(Dataset entries)
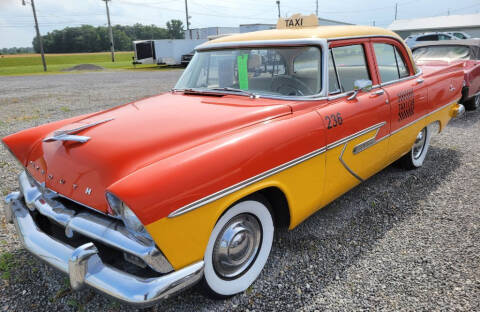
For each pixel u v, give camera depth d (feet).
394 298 8.46
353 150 10.77
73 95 43.16
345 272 9.43
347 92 10.80
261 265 9.12
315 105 9.95
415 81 13.94
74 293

▶ **Assignment**: Return the records above exactly as written, but without any of the pictures.

▶ **Written response**:
For each pixel u v, give camera depth d (feet).
394 298 8.46
353 150 10.77
73 95 43.16
345 272 9.43
347 92 10.80
261 265 9.12
315 105 9.95
415 81 13.94
74 293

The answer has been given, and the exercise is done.